Find Duplicates: Email/Email_Local Element Modifier

Options
Dan Mason
Dan Mason Experian Contributor
edited July 4 in Ideas board

What problem are you facing?

The Email and Email_Local elements in Find Duplicates Standardization currently retain all characters by default, including dots (.) and plus-aliases (+alias) in the local part of email addresses. This means that emails like johnsmith@email .com, john.smith@email .com, and john+alias@email .com are treated as completely different email addresses during duplicate detection, even though many email providers (particularly Gmail) treat these variations as identical.

What impact does this problem have on you/your business?

This creates gaps in duplicate detection accuracy, allowing individuals to circumvent email-based matching by using common email aliasing strategies. Since many email providers ignore dots in the local part and treat plus-aliases as the same inbox, our duplicate detection should align with this real-world behavior. The current approach means we're missing potential duplicates that could be critical for business processes like fraud detection, customer identification, or account management.

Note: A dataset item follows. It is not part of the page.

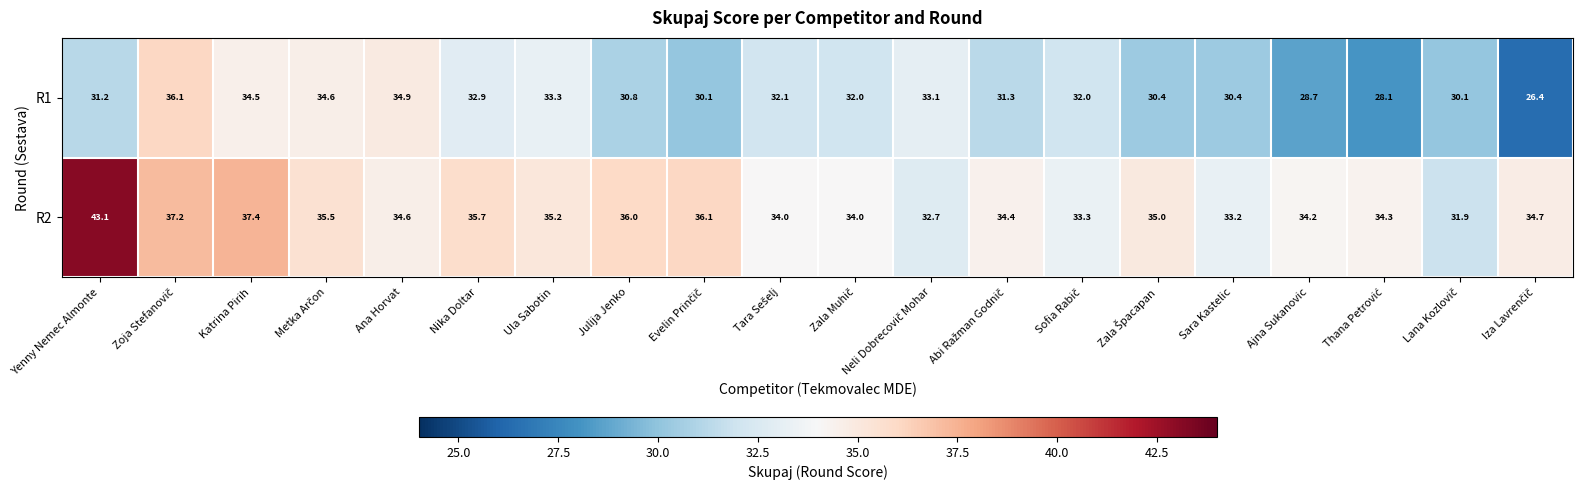

What is the minimum value for R1?

26.4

Do you have any existing workarounds? If so, please describe those.

Currently, we need to create derived fields that manually clean email addresses before using them in blocking keys and matching rules. This involves:

  • Removing all dots from the local part of email addresses
  • Removing any +<alias> portion before the @ symbol
  • Using these cleaned fields instead of the native Email/Email_Local elements

This approach is not appropriate for a highly available and scalable Real Time solution.

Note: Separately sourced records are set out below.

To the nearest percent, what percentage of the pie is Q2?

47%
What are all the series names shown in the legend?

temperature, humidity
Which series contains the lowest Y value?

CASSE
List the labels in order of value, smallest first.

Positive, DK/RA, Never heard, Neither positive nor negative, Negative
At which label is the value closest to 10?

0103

Do you have any suggestions to solve the problem? Feel free to add images if this helps.

Could element modifiers be added to Email/Email_Local elements (similar to how Root Names work) that would automatically handle common email aliasing strategies? Specifically:

  1. Dot Removal Modifier: Automatically removes dots from the local part of email addresses
  2. Plus-Alias Removal Modifier: Automatically removes any +<alias> portion from the local part before the @ symbol

This would allow users to choose whether they want strict email matching (current behavior) or normalized email matching (proposed enhancement) depending on their specific use case. The modifiers could be applied directly to the Email/Email_Local elements in blocking keys and matching rules.

3
3 votes

Gathering interest · Last Updated

Comments

  • I believe the dot removal modifier should only be considered within a specific (internal?) list of known email domains (such as Gmail) that ignore dots, as many email domains do not disregard them, and they are an essential part of an email, this way it should be a bit more robust and avoid end-user error of using dot removal without covering dot-sensitivity case in the rules in particular.